AI ASSISTANCE WITH SMALL LANGUAGE MODELS

0
about 2 weeks ago
75 views
Professional
English
#artificialintelligence #engineering #plaudere
Less info
More info
Background
When ChatGPT was launched, like many developers, I felt that technology had reached a turning point for those of us who enjoy creating applications. A system capable of handling vast amounts of text and organising it in a way that allows users to communicate in natural language is, without doubt, a technological milestone of the 21st century.
Indeed, this "miracle" was achieved through years of research and the efforts of many companies and individual contributors with one goal in mind: communicating with devices in natural language. While witnessing these breaking news stories, I was busy programming this website, wondering if there was a way to apply these latest trends to a "traditional" website built by an individual. I am aware that forcing technology into a service that does not require it is not the best approach. Therefore, I looked for a specific problem on Plaudere that an LLM could solve. After testing the site with colleagues, I realised users struggled with two things: how to use the website and understanding the fundamentals of why it was created.
Navigating Constraints: Cloud vs Local
To address this, I began training in generative AI. While many LLMs are available via cloud services, they typically charge per API call. For the initial development stage of Plaudere, my goal was to build capabilities without relying on third parties, especially if a local solution was feasible. It would not be good practice to use a massive, expensive model if a smaller one could meet the website's needs. Consequently, I began searching Hugging Face for open-source models compatible with Node.js.
I explored several models while trying to keep the service within 3GB of memory and 3vCPUs. I tested Flan-T5, TinyLlama, Llama and GPT-2. Most of these required more than 3GB once loaded into memory. In fact, when combined with the memory required for the website itself, most models failed to respond or encountered Node.js errors, a common frustration for developers.
The model I chose, Qwen 1.5 0.5B (developed by Alibaba Cloud), is extremely efficient. It requires less than 3GB of RAM and 3vCPUs. With roughly half a billion parameters, it was classified as a "Small Language Model" (SLM) in early 2024. Despite its size, it can handle a context window of around 25,000 words, which is very impressive. It follows a decoder-only transformer architecture and supports 12 languages, with English being one of its strongest.
Before settling on Qwen, I researched older NLP-based architectures. While efficient, those older models could not respond in natural language. They could identify the general meaning of a text and answer a specific question, but they lacked an understanding of subject-verb conjugation and context. Often, the answer was a simple "Yes" or "No." To create a supportive agent, the lack of natural language fluidity in those older systems made them unfeasible. This is why I turned to transformer-based LLMs, which have effectively made older QnA architectures outdated.
The FastAPI Solution and Qwen 1.5
My next step was to move the Qwen model to a separate FastAPI service. Keeping the LLM and the website server separate prevented memory conflicts. This dedicated API "wakes up" when a user asks a question; the website waits for the remote service to respond, and if no further questions are asked, the service can "sleep" to save server power.

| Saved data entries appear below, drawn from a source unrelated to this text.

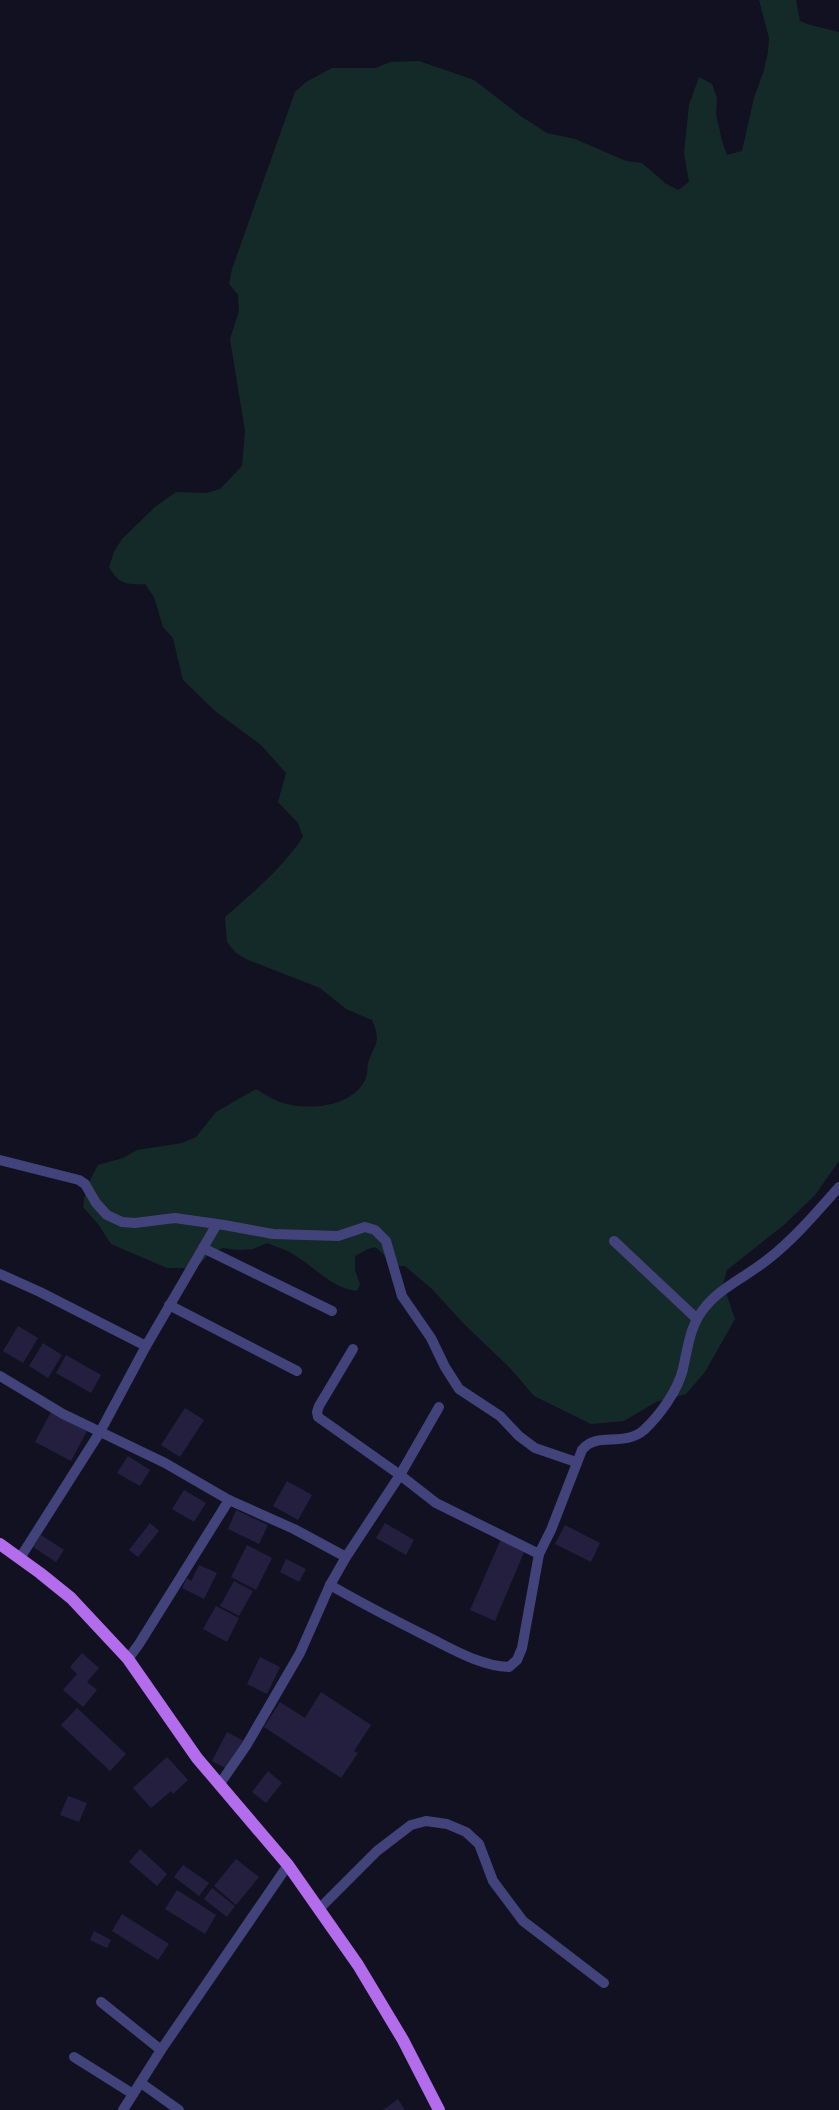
<svg xmlns="http://www.w3.org/2000/svg" width="839" height="2110" font-family="'DM Sans',sans-serif">
  <style>
    .green { fill: #142a28 }
    .building { fill: #241f3f }
    .lines { fill: none; stroke-linecap: round; stroke-linejoin: round }
    .minor { stroke: #42437a; stroke-width: 10 }
    .primary { stroke: #b36ceb; stroke-width: 12 }
  </style>
  <rect width="100%" height="100%" fill="#121121"/>
  <path class="green" d="M759 0H796L800 21C813 27 825 28 839 32V1161L815 1195 785 1224 727 1270 723 1284 735 1319 705 1372 686 1394 656 1402 624 1421 591 1424 534 1396 510 1368 465 1325 433 1290 405 1266C386 1267 388 1255 375 1247L368 1249 355 1256V1270L360 1284 357 1291C334 1289 315 1268 296 1256 288 1250 277 1247 267 1243L253 1249 238 1250 223 1248 210 1253 200 1264 188 1268H167L111 1244 98 1224 83 1207 86 1188 98 1165 123 1158 137 1150 182 1143 196 1137 216 1112 256 1089C264 1094 273 1100 283 1103 309 1111 354 1107 366 1078 368 1074 367 1068 368 1063 375 1042 382 1044 372 1020L346 1009 320 988 248 960 236 953 227 942 225 917C253 893 282 868 303 837L298 823 278 802 286 773 261 745 215 711 183 680 173 638 163 627 154 597 145 584C126 585 119 584 109 567L114 552 122 539 155 507 176 492 206 493 220 489 242 466 245 431 230 339 239 311 238 295 229 284 232 269 295 92 306 82 332 68H376L390 62 419 61 474 80 522 117 547 133 575 139 626 161 642 163 665 183 678 190 689 182 684 153 689 105 699 77 712 84 717 98 716 114 722 141 727 155 742 151 754 98 764 70 768 52 769 38Z"/>
  <g class="building">
    <path d="M18 1326 38 1338 23 1363 3 1351Z"/>
    <path d="M43 1343 62 1355 48 1378 29 1366Z"/>
    <path d="M66 1355 101 1375 91 1393 56 1373Z"/>
    <path d="M185 1408 204 1420 180 1457 161 1445Z"/>
    <path d="M51 1412 87 1431 71 1461 35 1442Z"/>
    <path d="M128 1456 150 1470 140 1486 117 1473Z"/>
    <path d="M287 1481 312 1495 298 1520 273 1506Z"/>
    <path d="M184 1490 206 1503 194 1522 172 1509Z"/>
    <path d="M236 1510 268 1525 259 1544 228 1529Z"/>
    <path d="M150 1523 159 1531 138 1557 129 1550Z"/>
    <path d="M385 1523 414 1540 406 1555 376 1538Z"/>
    <path d="M565 1525 600 1543 591 1562 555 1544Z"/>
    <path d="M41 1535 64 1550 56 1562 33 1547Z"/>
    <path d="M501 1539 525 1550 495 1621 470 1610Z"/>
    <path d="M247 1545 272 1558 256 1590 231 1577Z"/>
    <path d="M286 1559 306 1569 299 1582 280 1572Z"/>
    <path d="M199 1565 217 1573 204 1599 182 1588 187 1578 191 1581Z"/>
    <path d="M234 1581 253 1591 239 1616 220 1606Z"/>
    <path d="M216 1606 239 1618 227 1642 203 1629Z"/>
    <path d="M82 1653 99 1668 87 1682 97 1690 83 1707 63 1690 77 1674 70 1667Z"/>
    <path d="M260 1657 280 1667 267 1694 247 1684Z"/>
    <path d="M321 1692 371 1725 354 1751 358 1753 341 1778 264 1727 280 1702 305 1718Z"/>
    <path d="M77 1708 126 1754 110 1771 61 1725Z"/>
    <path d="M227 1732 244 1741 229 1770 212 1761Z"/>
    <path d="M167 1757 188 1780 173 1794 171 1791 151 1808 133 1788Z"/>
    <path d="M268 1771 282 1783 266 1803 252 1792Z"/>
    <path d="M68 1796 87 1803 79 1822 60 1815Z"/>
    <path d="M140 1849 167 1874 157 1886 129 1862Z"/>
    <path d="M236 1859 259 1877 236 1905 214 1886Z"/>
    <path d="M183 1865 209 1883 199 1896 174 1877Z"/>
    <path d="M212 1888 235 1906 227 1917 204 1899Z"/>
    <path d="M177 1890 216 1915 205 1934 165 1909Z"/>
    <path d="M122 1914 169 1944 158 1960 112 1931Z"/>
    <path d="M94 1931 111 1940 107 1948 90 1940Z"/>
    <path d="M398 2099 405 2110H383Z"/>
  </g>
  <g class="lines">
    <g class="minor">
      <path d="M0 1160 79 1180 85 1184 96 1203 107 1215 122 1222 135 1223 175 1218 224 1225 273 1234 338 1236 365 1227 375 1230 386 1241 402 1296 431 1338 445 1367 459 1389 500 1416 519 1436 535 1448 576 1462"/>
      <path d="M614 1241 697 1319"/>
      <path d="M203 1248 332 1311"/>
      <path d="M0 1274 40 1292 146 1346"/>
      <path d="M169 1305 297 1371"/>
      <path d="M353 1349 319 1406 317 1412 318 1417 400 1475 439 1407"/>
      <path d="M0 1376 63 1414 165 1463 229 1500 294 1529 346 1557"/>
      <path d="M20 1558 100 1432 146 1346 217 1224"/>
      <path d="M330 1585C363 1604 396 1621 430 1638 454 1650 481 1666 509 1667L517 1660 522 1648 539 1554"/>
      <path d="M128 1659 139 1644 229 1500"/>
      <path d="M219 1785 246 1746 300 1653 330 1585 346 1557 400 1475 436 1503 539 1554 551 1530 582 1450C596 1431 623 1448 644 1430 660 1415 678 1390 683 1369 688 1347 690 1324 706 1306 722 1287 747 1276 767 1260 794 1239 816 1213 839 1187"/>
      <path d="M320 1908 377 1851 411 1825 426 1821 447 1824 466 1832 479 1844 493 1881 523 1921 604 1983"/>
      <path d="M101 2002 161 2050"/>
      <path d="M74 2057 133 2094"/>
      <path d="M141 2083 179 2110"/>
      <path d="M123 2110 161 2050 288 1865"/>
    </g>
    <path class="primary" d="M0 1544 40 1573 71 1598 128 1659 197 1758 288 1865 358 1965 403 2040 439 2110"/>
  </g>
</svg>
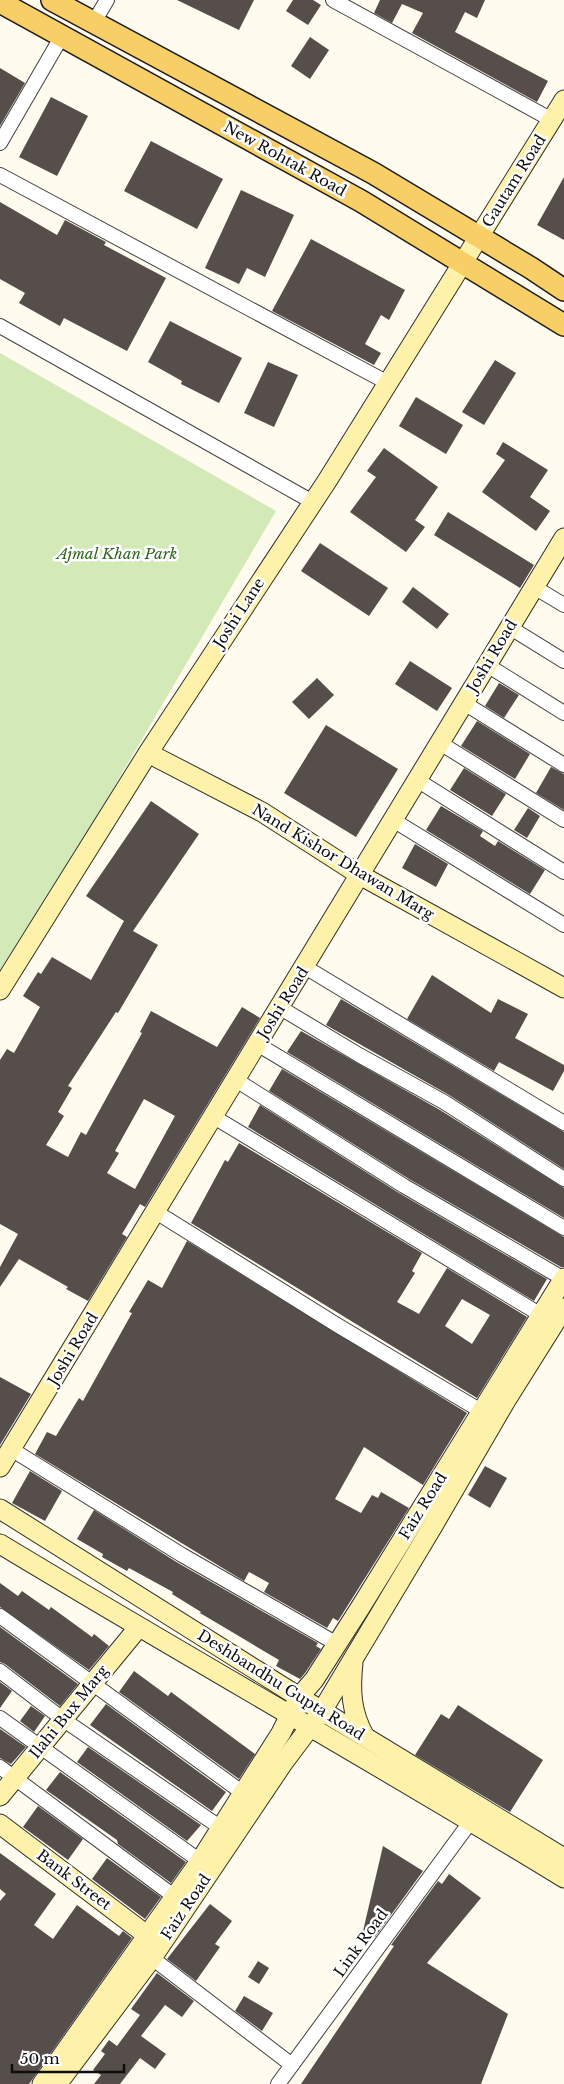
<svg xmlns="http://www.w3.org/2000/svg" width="564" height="2084" font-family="'Libre Baskerville',serif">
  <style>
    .green { fill: #d3e9b8 }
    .building { fill: #564e4a; fill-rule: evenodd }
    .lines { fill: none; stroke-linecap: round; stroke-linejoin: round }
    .street-casing { stroke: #414141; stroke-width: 16 }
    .secondary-casing { stroke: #303030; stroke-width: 21 }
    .primary-casing { stroke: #1f1f1f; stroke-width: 24 }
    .street { stroke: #fff; stroke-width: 14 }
    .secondary { stroke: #fef2aa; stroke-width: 19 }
    .primary { stroke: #f7cf66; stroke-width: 21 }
    .labels { text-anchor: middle; stroke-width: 5; stroke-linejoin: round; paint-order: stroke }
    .street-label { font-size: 15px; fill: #0e0e0e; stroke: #fff }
    .park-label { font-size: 15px; font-style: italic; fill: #2f651e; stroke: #fff }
  </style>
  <rect width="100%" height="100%" fill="#fffbee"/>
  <polygon class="green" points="0,353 276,511 0,981"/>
  <g class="building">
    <polygon points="177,0 254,0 239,30"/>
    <polygon points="293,0 313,0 321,5 308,25 286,11"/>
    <polygon points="380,0 485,0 477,18 465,12 455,32 548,81 537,102 412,33 423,13 402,4 392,23 374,13"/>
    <polygon points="310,37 329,50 310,79 291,66"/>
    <polygon points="0,68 25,83 0,126"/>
    <polygon points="51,97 88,116 57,176 19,157"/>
    <polygon points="151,141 223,179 197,229 124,191"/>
    <polygon points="564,177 564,240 537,225"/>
    <polygon points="241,190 294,215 265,277 247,268 239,284 205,268"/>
    <polygon points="0,202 57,235 65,220 106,242 104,245 166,278 127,351 64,318 60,326 19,303 25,293 0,279"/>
    <polygon points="311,239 405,290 389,320 381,315 365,344 381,353 374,365 272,311"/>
    <polygon points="170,321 242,358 219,403 181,384 182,381 148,362"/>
    <polygon points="495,360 516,373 484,425 462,412"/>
    <polygon points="268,362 298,375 274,427 244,413"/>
    <polygon points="416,397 463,425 446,454 399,426"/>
    <polygon points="503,442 548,470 530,497 550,511 536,531 482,492 505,460 496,454"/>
    <polygon points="384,448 438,487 415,520 425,527 406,552 350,512 376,477 367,471"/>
    <polygon points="448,512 534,565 520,588 434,535"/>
    <polygon points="320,543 388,588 369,616 301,571"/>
    <polygon points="413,587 449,614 437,629 402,602"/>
    <polygon points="410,661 452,688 437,711 395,684"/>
    <polygon points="317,678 334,695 309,719 292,702"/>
    <polygon points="499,683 519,695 504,718 485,706"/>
    <polygon points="477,721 530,754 515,779 461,746"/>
    <polygon points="326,725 398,769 356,837 284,793"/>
    <polygon points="551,767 564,774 564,810 536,793"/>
    <polygon points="464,768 506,794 492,816 450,790"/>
    <path d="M151,801L199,834L133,931L158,945L118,1013L116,1012L68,1086L72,1088L58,1112L64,1116L46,1145L68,1157L81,1132L86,1135L142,1033L140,1032L151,1011L217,1047L242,1007L260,1018L145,1207L140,1204L122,1234L127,1237L88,1301L66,1289L68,1287L19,1259L0,1287V1267L18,1234L0,1224V1060L7,1049L14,1053L40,1007L23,996L38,972L41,974L52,957L91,980L124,921L86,896ZM144,1099L175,1116L135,1189L107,1173L119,1153L115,1151Z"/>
    <polygon points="441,806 483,831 480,836 495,846 498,841 545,870 530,894 426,830"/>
    <polygon points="528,808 540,816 527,838 514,830"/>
    <polygon points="415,844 448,864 436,887 402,868"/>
    <polygon points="432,975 491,1013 498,999 528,1014 515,1038 564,1065 564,1071 553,1091 499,1062 494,1071 407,1019"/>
    <polygon points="341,999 564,1132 564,1169 449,1095 326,1025"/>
    <polygon points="301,1031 440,1110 564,1188 564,1218 287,1052"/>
    <polygon points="282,1069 564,1237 564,1267 561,1267 409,1179 269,1091"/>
    <polygon points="260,1105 399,1193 547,1279 534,1301 248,1127"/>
    <path d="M239,1143L422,1253L412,1271L415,1273L397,1302L419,1314L447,1268L527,1317L477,1398L191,1223L225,1160L228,1162ZM462,1299L490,1315L472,1344L445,1326Z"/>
    <polygon points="187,1241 467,1413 423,1485 364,1447 335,1499 361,1513 372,1495 378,1498 381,1492 409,1508 338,1621 333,1618 327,1628 264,1592 269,1583 249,1572 244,1581 35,1454 47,1432 56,1436 79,1398 83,1401 132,1313 129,1312 148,1280 162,1288"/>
    <polygon points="0,1377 31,1394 0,1445"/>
    <polygon points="485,1466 507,1478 490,1508 468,1495"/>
    <polygon points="30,1471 62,1491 45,1521 12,1503"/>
    <polygon points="94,1510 178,1563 318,1643 316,1646 321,1649 305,1673 300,1679 276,1666 279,1660 200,1613 201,1612 172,1594 173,1592 129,1568 127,1571 102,1557 103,1554 77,1539"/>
    <polygon points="0,1583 18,1596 22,1591 49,1610 51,1607 92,1637 94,1634 109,1646 89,1670 0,1607"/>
    <polygon points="0,1627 78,1684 60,1706 5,1664 0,1662"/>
    <polygon points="134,1671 168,1696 171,1692 255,1754 239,1779 119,1692"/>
    <polygon points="0,1682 12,1691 0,1708"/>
    <polygon points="106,1704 226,1792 212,1811 90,1725"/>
    <polygon points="458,1705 543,1760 510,1812 415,1755 441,1714 449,1719"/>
    <polygon points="31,1706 45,1716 34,1732 20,1721"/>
    <polygon points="0,1729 26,1747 11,1764 0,1758"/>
    <polygon points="88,1747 201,1825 187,1841 77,1762"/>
    <polygon points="60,1772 186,1862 171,1883 118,1844 117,1840 46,1790"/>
    <polygon points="38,1806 83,1839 68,1860 23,1827"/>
    <polygon points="383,1846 423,1871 375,1937 363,1931"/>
    <polygon points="0,1853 56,1894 34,1925 53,1939 77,1905 119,1936 123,1931 132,1938 29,2084 0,2084 0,1901 6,1894 0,1889"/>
    <polygon points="107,1858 161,1897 145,1919 92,1879"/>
    <polygon points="449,1874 481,1898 427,1963 508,2014 481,2084 301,2084 394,1946 391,1945 438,1881 442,1884"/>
    <polygon points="210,1904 232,1921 215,1944 220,1947 196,1981 167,1959"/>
    <polygon points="258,1961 269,1968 259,1984 248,1977"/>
    <polygon points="157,1973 194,2001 182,2017 165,2005 141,2036 166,2054 155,2069 140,2058 120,2084 94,2084 101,2075 93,2070 105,2054 101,2051 109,2040 117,2046 140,2015 131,2009"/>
    <polygon points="244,1996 273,2013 262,2031 235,2011"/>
  </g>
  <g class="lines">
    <defs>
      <g id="street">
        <polyline points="333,0 552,120"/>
        <polyline points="94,22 107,0"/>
        <polyline points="0,143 62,36"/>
        <polyline points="0,175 388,383"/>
        <polyline points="0,326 311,501"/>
        <polyline points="534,587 564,605"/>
        <polyline points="509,627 564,661"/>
        <polyline points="487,665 564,713"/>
        <polyline points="464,703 564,765"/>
        <polyline points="440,743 564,820"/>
        <polyline points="417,780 564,872"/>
        <polyline points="393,820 564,925"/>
        <polyline points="305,967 564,1123"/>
        <polyline points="279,1007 359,1055 444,1102 564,1179"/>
        <polyline points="257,1044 564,1228"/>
        <polyline points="236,1080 404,1186 564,1279"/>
        <polyline points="214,1117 541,1315"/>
        <polyline points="156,1212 337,1325 481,1411"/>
        <polyline points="11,1449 182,1555 337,1644"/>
        <polyline points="0,1616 243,1793"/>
        <polyline points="0,1671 64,1720 221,1828"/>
        <polyline points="0,1718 200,1861"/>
        <polyline points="0,1767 175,1897"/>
        <polyline points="152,1958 292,2065"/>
        <polyline points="278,2084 471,1821"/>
      </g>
      <g id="secondary">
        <polyline points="148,753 262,812 360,875 564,988"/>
        <polyline points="0,990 148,753 327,481 564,100"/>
        <polyline points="0,1467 564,538"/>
        <polyline points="0,1509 299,1697 564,1858"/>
        <path d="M0,1544C187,1657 378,1764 564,1878"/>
        <path d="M353,1663C350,1690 351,1713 365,1737"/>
        <polyline points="0,1796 138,1628"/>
        <polyline points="0,1824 148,1936"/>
        <polyline points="58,2083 152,1958 283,1763 322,1711 434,1524 505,1402 564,1308"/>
        <polyline points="42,2084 200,1861 281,1733 299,1697 314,1680 360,1608 564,1278"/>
      </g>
      <g id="primary">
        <polyline points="52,0 373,173 531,268 564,290"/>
        <polyline points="0,2 361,201 564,325"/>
      </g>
    </defs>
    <use href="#street" class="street-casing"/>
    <use href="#secondary" class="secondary-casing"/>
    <use href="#primary" class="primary-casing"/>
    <use href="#street" class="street"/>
    <use href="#secondary" class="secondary"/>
    <use href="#primary" class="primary"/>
  </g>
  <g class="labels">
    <g class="street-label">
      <text transform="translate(285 159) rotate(29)" y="5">New Rohtak Road</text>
      <text transform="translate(514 181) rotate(-58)" y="5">Gautam Road</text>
      <text transform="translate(239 613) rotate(-57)" y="5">Joshi Lane</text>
      <text transform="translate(492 656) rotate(-59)" y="5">Joshi Road</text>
      <text transform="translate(343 862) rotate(31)" y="5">Nand Kishor Dhawan Marg</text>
      <text transform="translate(283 1003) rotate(-58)" y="5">Joshi Road</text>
      <text transform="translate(73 1349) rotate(-59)" y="5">Joshi Road</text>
      <text transform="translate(423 1506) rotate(-58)" y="5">Faiz Road</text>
      <text transform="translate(281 1685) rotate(32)" y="5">Deshbandhu Gupta Road</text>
      <text transform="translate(69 1712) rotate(-51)" y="5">Ilahi Bux Marg</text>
      <text transform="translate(74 1880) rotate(37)" y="5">Bank Street</text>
      <text transform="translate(186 1907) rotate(-56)" y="5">Faiz Road</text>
      <text transform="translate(361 1943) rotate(-54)" y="5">Link Road</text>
    </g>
    <g class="park-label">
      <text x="117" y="559">Ajmal Khan Park</text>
    </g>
  </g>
  <path d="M12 2064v8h112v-8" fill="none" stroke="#0e0e0e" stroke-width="2.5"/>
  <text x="20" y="2064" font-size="15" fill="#0e0e0e" stroke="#ffffff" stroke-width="4" paint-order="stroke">50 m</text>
</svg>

Implementing the Context (RAG)
To integrate the LLM, I adjusted the website to include a chat pop-up that sends the user's prompt to the server. We defined three support cases:
- General website support.
- Questions about articles created on the site.
- Information about users (only if shared by them).
Even though Qwen accepts 25,000 words, processing that much data on 3GB of RAM is impossible. To solve this, I used Retrieval-Augmented Generation (RAG). Instead of sending the whole text, I use Fuse.js to find the most relevant sentences that match the user's prompt. If no specific match is found, it pulls a summary of the text. This minimises the volume of data sent to the LLM.
The LLM receives the prompt "augmented" by this context. This prevents the model from simply "guessing" the next word using its general knowledge; instead, it bases its answer on the provided content. One drawback of this specific Qwen setup is that it cannot handle multiple questions simultaneously. Questions are placed in a queue and processed one by one. To achieve multi-threading, I would need to spin up multiple instances of the FastAPI service.
Conclusions and Future Improvements
I believe the initial goal of giving users better tools to understand the website has been accomplished. Quality context is key to achieving good results. While the model occasionally "hallucinates" or makes basic factual mistakes because it is an SLM rather than a massive LLM, it successfully answers questions based on the provided support info.
Future goals include:
- Reducing hallucinations by moving to a more recent Qwen iteration.
- Enhancing support by including images and videos in AI responses.
- Refining context rules for user-generated content.
- Multi-language consistency to ensure the AI responds in the same language as the interface.
This project was well worth the effort. It allowed me to experiment with GenAI and understand the limitations of hardware constraints while applying the RAG methodology to make an LLM respond to context it has never seen before.